**Set problem 1:** From the passage on Oleksiy Vadaturskyi, return verbatim the part that opens with the words containing "Oleksiy Opanasovych Vadaturskyi" and closes with "the wealthiest Ukrainians.".
**Set problem 2:**
Answer these questions from the passage on Oleksiy Vadaturskyi:
(a) What company did he found?
(b) In what year did Russia blacklist him?
(c) How large was the militia he financed in 2014?
**Set problem 3:**
For each statement, say whether the passage on Oleksiy Vadaturskyi agrees with it, and quote the words that decide it.
(a) He was born in 1947.
(b) He was one of 300 Ukrainians blacklisted by Russia.
(c) Nibulon is the largest grain logistics company in Ukraine.

**Passage given:**
— begin —

Oleksiy Opanasovych Vadaturskyi (; 8 September 1947 – 31 July 2022) was a Ukrainian agricultural and grain logistics businessman and the founder of Nibulon, the largest grain logistics company in Ukraine. He was one of the wealthiest Ukrainians.

Involvement in the Russo-Ukraine War 
In 2014, following the Russian annexation of Crimea and support of separatists in the Donbass regions, Vadaturskyi financed a 2,000-strong militia with army vehicles. In 2018, he became one of 322 Ukrainians blacklisted by Russia. Following the 2022 Russian invasion, the blockade of grain exports, and the grain export agreement of 22 July, Vadaturskyi and his businesses were devising solutions to resume the normal flow of Ukrainian grain to foreign countries.

— end —

**Raw data:**

— begin —

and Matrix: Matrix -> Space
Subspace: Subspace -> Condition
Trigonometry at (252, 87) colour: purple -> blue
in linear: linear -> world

— end —

**Written response 1:**
Oleksiy Opanasovych Vadaturskyi (; 8 September 1947 – 31 July 2022) was a Ukrainian agricultural and grain logistics businessman and the founder of Nibulon, the largest grain logistics company in Ukraine. He was one of the wealthiest Ukrainians.

**Written response 2:**
(a) Nibulon
(b) 2018
(c) 2,000-strong

**Written response 3:**
(a) Yes: "8 September 1947"
(b) No: "one of 322 Ukrainians blacklisted by Russia"
(c) Yes: "the largest grain logistics company in Ukraine"